===== Material to process
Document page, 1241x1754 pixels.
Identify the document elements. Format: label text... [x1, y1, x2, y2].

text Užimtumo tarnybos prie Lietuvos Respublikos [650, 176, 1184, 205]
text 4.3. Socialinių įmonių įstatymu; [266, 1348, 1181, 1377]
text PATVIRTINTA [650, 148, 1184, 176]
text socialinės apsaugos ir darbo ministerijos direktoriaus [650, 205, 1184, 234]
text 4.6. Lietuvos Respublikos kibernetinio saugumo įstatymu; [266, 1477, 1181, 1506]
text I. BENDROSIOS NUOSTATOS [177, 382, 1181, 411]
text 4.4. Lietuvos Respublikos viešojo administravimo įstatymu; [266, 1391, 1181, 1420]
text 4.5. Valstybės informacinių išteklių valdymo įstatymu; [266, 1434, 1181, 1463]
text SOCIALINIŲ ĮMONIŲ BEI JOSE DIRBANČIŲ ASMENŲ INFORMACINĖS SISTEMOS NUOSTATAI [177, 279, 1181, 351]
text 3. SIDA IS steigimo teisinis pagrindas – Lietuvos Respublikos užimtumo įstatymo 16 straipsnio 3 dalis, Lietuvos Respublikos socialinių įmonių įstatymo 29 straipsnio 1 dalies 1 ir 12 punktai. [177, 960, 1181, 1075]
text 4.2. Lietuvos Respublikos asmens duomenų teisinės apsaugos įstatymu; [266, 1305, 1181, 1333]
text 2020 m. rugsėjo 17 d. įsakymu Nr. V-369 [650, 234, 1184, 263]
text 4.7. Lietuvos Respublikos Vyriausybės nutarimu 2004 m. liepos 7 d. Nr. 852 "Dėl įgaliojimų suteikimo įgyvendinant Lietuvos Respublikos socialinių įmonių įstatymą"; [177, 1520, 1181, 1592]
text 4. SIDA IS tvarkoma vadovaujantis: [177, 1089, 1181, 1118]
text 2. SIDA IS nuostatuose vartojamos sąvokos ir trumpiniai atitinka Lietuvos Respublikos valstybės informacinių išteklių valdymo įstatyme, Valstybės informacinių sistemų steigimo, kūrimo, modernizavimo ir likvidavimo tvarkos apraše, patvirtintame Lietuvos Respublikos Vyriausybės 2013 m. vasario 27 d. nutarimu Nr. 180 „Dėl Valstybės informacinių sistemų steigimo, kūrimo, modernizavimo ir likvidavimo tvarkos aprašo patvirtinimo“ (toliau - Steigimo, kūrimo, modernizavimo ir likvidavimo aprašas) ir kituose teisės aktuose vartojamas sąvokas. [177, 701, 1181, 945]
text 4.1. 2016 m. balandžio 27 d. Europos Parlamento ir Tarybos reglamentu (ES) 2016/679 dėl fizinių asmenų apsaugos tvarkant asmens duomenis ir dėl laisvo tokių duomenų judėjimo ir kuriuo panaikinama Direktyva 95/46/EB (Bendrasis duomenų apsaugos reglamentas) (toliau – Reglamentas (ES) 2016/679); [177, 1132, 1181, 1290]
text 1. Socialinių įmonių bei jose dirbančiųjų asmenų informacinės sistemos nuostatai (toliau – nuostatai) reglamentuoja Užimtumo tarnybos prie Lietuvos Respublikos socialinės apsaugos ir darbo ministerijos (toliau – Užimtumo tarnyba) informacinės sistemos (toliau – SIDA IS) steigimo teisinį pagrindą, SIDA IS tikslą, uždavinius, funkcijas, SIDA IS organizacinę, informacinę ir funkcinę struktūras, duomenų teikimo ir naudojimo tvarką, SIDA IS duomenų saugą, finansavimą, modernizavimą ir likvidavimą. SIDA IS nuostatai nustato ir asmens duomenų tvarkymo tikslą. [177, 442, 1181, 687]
==========
▶ Problem statement
Please put every line of the items above into a JSON list of strings, one string per line, leaving out blank lines.

▶ Response to this exercise
[
  "Document page, 1241x1754 pixels.",
  "Identify the document elements. Format: label text... [x1, y1, x2, y2].",
  "text Užimtumo tarnybos prie Lietuvos Respublikos [650, 176, 1184, 205]",
  "text 4.3. Socialinių įmonių įstatymu; [266, 1348, 1181, 1377]",
  "text PATVIRTINTA [650, 148, 1184, 176]",
  "text socialinės apsaugos ir darbo ministerijos direktoriaus [650, 205, 1184, 234]",
  "text 4.6. Lietuvos Respublikos kibernetinio saugumo įstatymu; [266, 1477, 1181, 1506]",
  "text I. BENDROSIOS NUOSTATOS [177, 382, 1181, 411]",
  "text 4.4. Lietuvos Respublikos viešojo administravimo įstatymu; [266, 1391, 1181, 1420]",
  "text 4.5. Valstybės informacinių išteklių valdymo įstatymu; [266, 1434, 1181, 1463]",
  "text SOCIALINIŲ ĮMONIŲ BEI JOSE DIRBANČIŲ ASMENŲ INFORMACINĖS SISTEMOS NUOSTATAI [177, 279, 1181, 351]",
  "text 3. SIDA IS steigimo teisinis pagrindas – Lietuvos Respublikos užimtumo įstatymo 16 straipsnio 3 dalis, Lietuvos Respublikos socialinių įmonių įstatymo 29 straipsnio 1 dalies 1 ir 12 punktai. [177, 960, 1181, 1075]",
  "text 4.2. Lietuvos Respublikos asmens duomenų teisinės apsaugos įstatymu; [266, 1305, 1181, 1333]",
  "text 2020 m. rugsėjo 17 d. įsakymu Nr. V-369 [650, 234, 1184, 263]",
  "text 4.7. Lietuvos Respublikos Vyriausybės nutarimu 2004 m. liepos 7 d. Nr. 852 \"Dėl įgaliojimų suteikimo įgyvendinant Lietuvos Respublikos socialinių įmonių įstatymą\"; [177, 1520, 1181, 1592]",
  "text 4. SIDA IS tvarkoma vadovaujantis: [177, 1089, 1181, 1118]",
  "text 2. SIDA IS nuostatuose vartojamos sąvokos ir trumpiniai atitinka Lietuvos Respublikos valstybės informacinių išteklių valdymo įstatyme, Valstybės informacinių sistemų steigimo, kūrimo, modernizavimo ir likvidavimo tvarkos apraše, patvirtintame Lietuvos Respublikos Vyriausybės 2013 m. vasario 27 d. nutarimu Nr. 180 „Dėl Valstybės informacinių sistemų steigimo, kūrimo, modernizavimo ir likvidavimo tvarkos aprašo patvirtinimo“ (toliau - Steigimo, kūrimo, modernizavimo ir likvidavimo aprašas) ir kituose teisės aktuose vartojamas sąvokas. [177, 701, 1181, 945]",
  "text 4.1. 2016 m. balandžio 27 d. Europos Parlamento ir Tarybos reglamentu (ES) 2016/679 dėl fizinių asmenų apsaugos tvarkant asmens duomenis ir dėl laisvo tokių duomenų judėjimo ir kuriuo panaikinama Direktyva 95/46/EB (Bendrasis duomenų apsaugos reglamentas) (toliau – Reglamentas (ES) 2016/679); [177, 1132, 1181, 1290]",
  "text 1. Socialinių įmonių bei jose dirbančiųjų asmenų informacinės sistemos nuostatai (toliau – nuostatai) reglamentuoja Užimtumo tarnybos prie Lietuvos Respublikos socialinės apsaugos ir darbo ministerijos (toliau – Užimtumo tarnyba) informacinės sistemos (toliau – SIDA IS) steigimo teisinį pagrindą, SIDA IS tikslą, uždavinius, funkcijas, SIDA IS organizacinę, informacinę ir funkcinę struktūras, duomenų teikimo ir naudojimo tvarką, SIDA IS duomenų saugą, finansavimą, modernizavimą ir likvidavimą. SIDA IS nuostatai nustato ir asmens duomenų tvarkymo tikslą. [177, 442, 1181, 687]"
]